Kenneth Cohen, associate professor of history and coordinator of the Museum Studies program, has been selected for a Fulbright grant for the 2015-16 academic year. Cohen will teach graduate courses in American Studies at Félix Houphoüet Boigny University in Côte D’Ivoire. He will also work with Côte D’Ivoire’s national museum, Musée des Civilisations, to develop online and other programming as the institution recovers from having lost roughly 80% of its collections during a civil war in the country in 2010-11. Cohen also has received support from the Smithsonian Institution and George Mason University’s Center for History and New Media.

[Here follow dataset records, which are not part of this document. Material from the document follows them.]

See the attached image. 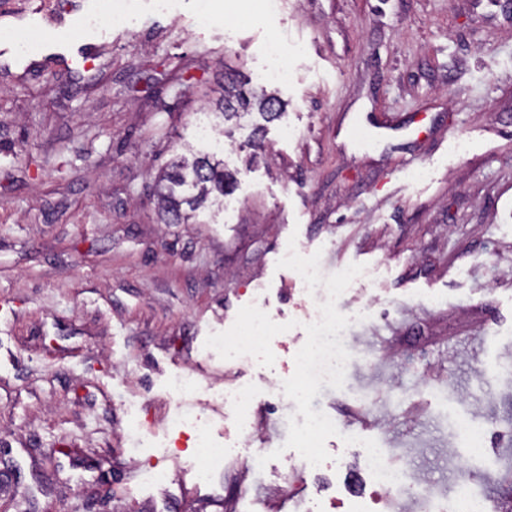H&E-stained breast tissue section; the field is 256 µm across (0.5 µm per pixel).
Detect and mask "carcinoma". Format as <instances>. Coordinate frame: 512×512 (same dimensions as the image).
Listing matches in <instances>:
<instances>
[{"label":"carcinoma","instance_id":"cac0c4a2","mask_svg":"<svg viewBox=\"0 0 512 512\" xmlns=\"http://www.w3.org/2000/svg\"><path fill=\"white\" fill-rule=\"evenodd\" d=\"M257 109L262 118L273 121L279 116L277 98L265 92L246 94L239 88L238 76L224 75V97L221 116L226 121L241 120ZM166 192L158 197L161 217L168 224H184L189 213L205 206L215 193L224 195L233 185V174L224 171V161L215 155L185 156L164 172Z\"/></svg>","mask_w":512,"mask_h":512}]
</instances>
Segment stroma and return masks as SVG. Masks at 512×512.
<instances>
[{
	"mask_svg": "<svg viewBox=\"0 0 512 512\" xmlns=\"http://www.w3.org/2000/svg\"><path fill=\"white\" fill-rule=\"evenodd\" d=\"M139 3L90 65L0 56V512H226L242 492L303 512L297 485L362 492L353 472L259 466L287 439L291 400L255 403L250 435L224 416L225 390L294 373L315 301L277 265L291 244L327 276L364 265L342 305L372 304L347 331L349 377L313 406L423 492L448 494L468 462L488 495L511 490L512 0H214L206 27L197 0ZM88 8L0 0V21L44 48L78 40ZM274 38L292 47L281 116L219 125L236 177L223 211L164 223L159 174L199 145L225 72L262 89ZM368 116L400 128L347 144ZM257 298L289 326L269 368L205 345ZM181 375L199 390L167 392ZM184 412L232 448L214 488L170 427ZM462 418L489 430V457L469 461ZM152 465L165 486L141 484Z\"/></svg>",
	"mask_w": 512,
	"mask_h": 512,
	"instance_id": "stroma-1",
	"label": "stroma"
}]
</instances>
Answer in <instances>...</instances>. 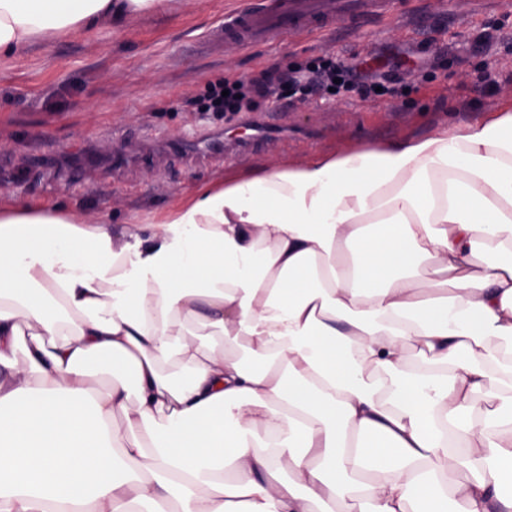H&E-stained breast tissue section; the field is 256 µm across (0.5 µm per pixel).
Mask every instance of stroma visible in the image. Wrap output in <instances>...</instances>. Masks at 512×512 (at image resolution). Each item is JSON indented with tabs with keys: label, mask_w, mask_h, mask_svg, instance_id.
Masks as SVG:
<instances>
[{
	"label": "stroma",
	"mask_w": 512,
	"mask_h": 512,
	"mask_svg": "<svg viewBox=\"0 0 512 512\" xmlns=\"http://www.w3.org/2000/svg\"><path fill=\"white\" fill-rule=\"evenodd\" d=\"M248 0H169L165 10L123 30L103 28L0 60V207L19 201H64L113 220L161 211L196 182L231 169L300 164L315 153L428 134L439 123H470L512 101V0L481 9L475 0H396L387 24L354 19L334 31L291 33L241 45L224 39V15ZM498 39L478 49L482 27ZM405 52L403 94L391 100L281 99L274 112L288 136L266 150L226 162L149 158L116 170L124 142L154 132L183 142L212 131L247 136L245 113L204 114L184 99L227 78H255L267 67L288 70L317 56L345 59L368 51ZM494 68V88L472 78Z\"/></svg>",
	"instance_id": "35a3bbf8"
}]
</instances>
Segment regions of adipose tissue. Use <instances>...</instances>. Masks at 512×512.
Here are the masks:
<instances>
[{
	"instance_id": "obj_1",
	"label": "adipose tissue",
	"mask_w": 512,
	"mask_h": 512,
	"mask_svg": "<svg viewBox=\"0 0 512 512\" xmlns=\"http://www.w3.org/2000/svg\"><path fill=\"white\" fill-rule=\"evenodd\" d=\"M165 5L0 0V60ZM509 484L512 104L119 228L0 208V512H512Z\"/></svg>"
}]
</instances>
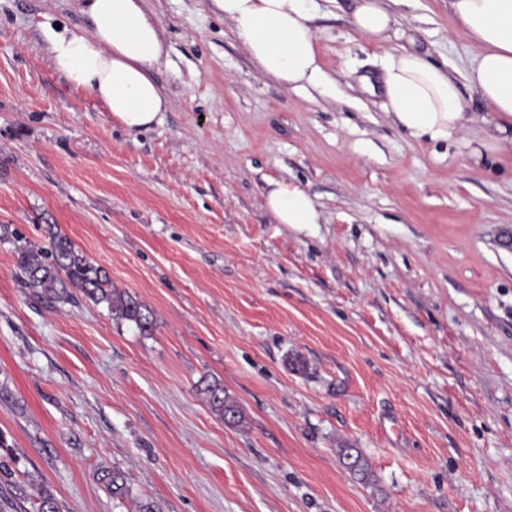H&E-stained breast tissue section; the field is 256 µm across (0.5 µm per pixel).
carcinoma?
<instances>
[{
    "mask_svg": "<svg viewBox=\"0 0 512 512\" xmlns=\"http://www.w3.org/2000/svg\"><path fill=\"white\" fill-rule=\"evenodd\" d=\"M44 232L48 238L46 247L36 246L20 233H14L15 241L19 242L16 255L21 282L33 289L36 297L46 301L67 299L71 297L70 289L75 288L93 303L106 304L116 318L135 323L140 331L151 329L152 322L142 312V305L113 288L105 270L77 249L56 225H46ZM206 392L211 407L224 420L230 424L241 422L242 412L222 386L209 385ZM338 455L349 473L364 481L370 479L369 464L359 449L340 448Z\"/></svg>",
    "mask_w": 512,
    "mask_h": 512,
    "instance_id": "1",
    "label": "carcinoma"
}]
</instances>
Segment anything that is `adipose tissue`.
Wrapping results in <instances>:
<instances>
[{"label": "adipose tissue", "mask_w": 512, "mask_h": 512, "mask_svg": "<svg viewBox=\"0 0 512 512\" xmlns=\"http://www.w3.org/2000/svg\"><path fill=\"white\" fill-rule=\"evenodd\" d=\"M401 0H347L354 30L383 50L382 89L387 111L414 137L453 139L471 126L483 138L470 153L476 162L512 154V0H448L454 30L471 44L463 80L423 48L419 28L396 7ZM232 24L237 42L282 89L318 86L326 79L315 20L318 0H211ZM84 32L47 28L51 67L76 89L90 92L131 134L158 123L171 101L155 79L166 60L164 35L146 0H82ZM484 105L467 111L460 84ZM264 204L280 224H317L322 213L298 185L269 183Z\"/></svg>", "instance_id": "adipose-tissue-1"}]
</instances>
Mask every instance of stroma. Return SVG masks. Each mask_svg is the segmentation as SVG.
Here are the masks:
<instances>
[{
    "label": "stroma",
    "mask_w": 512,
    "mask_h": 512,
    "mask_svg": "<svg viewBox=\"0 0 512 512\" xmlns=\"http://www.w3.org/2000/svg\"><path fill=\"white\" fill-rule=\"evenodd\" d=\"M148 7L172 105L131 134L49 65L77 0H0V227L57 225L153 320L38 299L0 238V512H512V158L398 125L342 9L329 83L284 91L210 0ZM399 11L463 69L447 0ZM271 179L322 223H277ZM208 400L214 411L218 412L230 424H239L242 412L238 406L224 393V388L218 384L206 387ZM340 461L349 473L359 476L360 480L367 481L371 477V471L367 460L357 448L338 449Z\"/></svg>",
    "instance_id": "stroma-1"
}]
</instances>
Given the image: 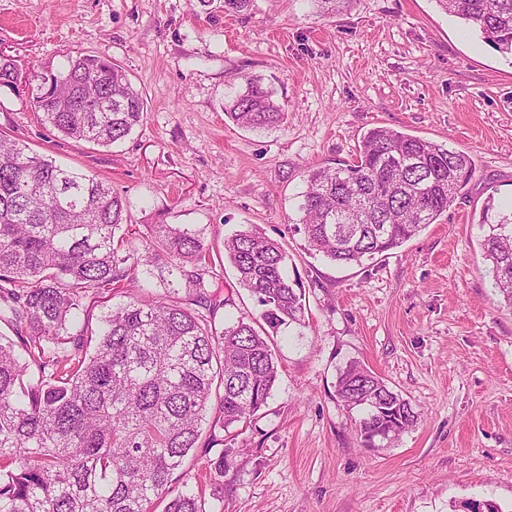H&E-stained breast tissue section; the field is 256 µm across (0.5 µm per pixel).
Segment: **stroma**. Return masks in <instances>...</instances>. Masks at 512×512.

“I am honored and excited to have received this award and to have support from numerous institutions as I begin work on a project that I hope can be a model for international partnership,” Cohen said. “Museums have long borrowed objects from each other, but the next step is working together to expand access to the training and technology that will allow anyone on the planet to learn about a distant place through locals’ own take on their unique cultural heritage.” Cohen expects to apply his own experiences to classes at St. Mary’s College when he returns, as he is already working with Associate Professor of Computer Science Alan Jamieson on a new digital humanities course.
Lin Muilenburg, associate professor in the Department of Educational Studies, was awarded a 2014-15 Fulbright grant to teach in Slovenia. The focus of her project, “Transforming Learning with Educational Technologies,” is to help K-12 teachers and teacher educators to create engaging, student-centered instruction that builds 21st century skills.
Speaking about the motivations for her project, Muilenburg cites the “evolving” relationship between technology and education in the modern age,” saying that a “fundamental challenge is providing the education and staff development needed to empower teachers and faculty to adopt innovative instructional practices.” She hopes that her Fulbright work will help students and teachers alike develop a firmer grasp on the technologies influencing education, allowing them to develop skills useful both in and outside the classroom.
Muilenburg, who left for Slovenia in February 2015, is currently teaching undergraduate and graduate-level courses at the Faculty of Education of the University of Ljubljana, where she is also facilitating staff development workshops for in-service educators.